Exercise requirements: Name every attorney identified in the court decision below.

Passage provided:
Pentecostal Holiness Church, Inc. v. Mauney

Decision Date19 December 1972
Docket Number70--946,Nos. 70--939,70--1084,s. 70--939
Citation270 So.2d 762
CourtFlorida District Court of Appeals
PartiesPENTECOSTAL HOLINESS CHURCH, INC., a South Carolina corporation, Appellant, v. Floyd M. MAUNEY et al., Appellees. The FLORIDA CONFERENCE OF the PENTECOSTAL HOLINESS CHURCH, INC., a non-profit Florida corporation, Appellant, v. Floyd M. MAUNEY et al., Appellees. Floyd M. MAUNEY and Connie L. Mauney, his wife, Appellants, v. The FLORIDA CONFERENCE OF the PENTECOSTAL HOLINESS CHURCH, INC., and Pentecostal Holiness Church, Inc., a South Carolina corporation, Appellees.

William S. Turnbull, Orlando, for appellant The Florida Conference as to No. 70--946 and appellee as to Nos. 70--939 and 70--1084.

William E. Blyler of Patterson, Maloney & Frazier, Fort Lauderdale, for appellants Mauneys as to No. 70--1084 and appellees as to Nos. 70--939 and 70--946.

Sylvan B. Burdick of Burdick & Daves, West Palm Beach, for appellant Pentecostal Holiness Church as to No. 70--939 and appellee as to Nos. 70--946 and 70--1084.

WALDEN, Judge.

This consolidated appeal from three judgments results from the breach of a life support contract. The parties were Floyd M. Mauney and Connie Lee Mauney, his wife, the Board of Trustees of the Florida Conference of the Pentecostal Holiness Church and the Florida Conference of the Pentecostal Holiness Church, Inc., a non-profit corporation, which church group will be referred to as Florida. The Mauneys owned two nursing homes which had become increasingly difficult for them to operate due to their advancing age and failing health. They, having been members of the Florida church for some thirty-three years, suggested the conveyancing of these properties and others, worth approximately $200,000, to the church in return for an employment contract followed by a lifetime support contract for $1,000 per month. The Florida church was aware that the Mauneys had had license troubles and that the nursing homes needed some upgrading work done on them.

The agreement between the Trustees of the Pentecostal Holiness Church and the Mauneys stipulated that plaintiffs would convey their property (two nursing homes, a private residence, fourteen lots and portions of six other lots in Broward County, plus a lot and house in North Carolina) to the trustees of Pentecostal Holiness Church 'for the use and benefit of the ministry and membership of the Pentecostal Holiness Church.' All property was to revert back to plaintiffs in the event of breach or bankruptcy of the trustees. The plaintiffs conveyed their property to the church in 1961 pursuant to this contract which was drawn by the Mauneys' attorney, George Richardson, Esquire.

The trustees made payments to the Mauneys as promised until 1966. Between February and August 1966 plaintiffs received less than the stipulated $1,000 per month payments. The payments then stopped because the Florida Church was nearly bankrupt. The nursing home properties and certain lots did not revert back to the plaintiffs at that time, as it should have done under the contract terms, because they had been converted and were not reachable. The Mauneys recovered the Fort Lauderdale and North Carolina homes by foreclosure.

Collected data:
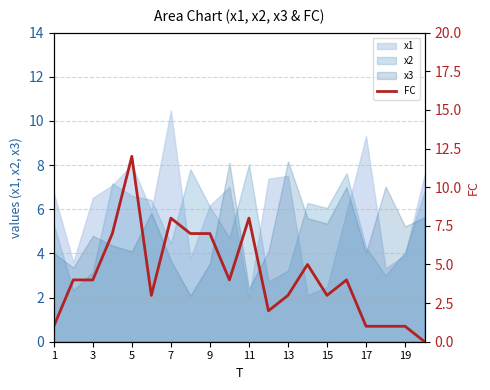

How many data points are less than 4?

9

Written answer:
William S. Turnbull
William E. Blyler
Sylvan B. Burdick
George Richardson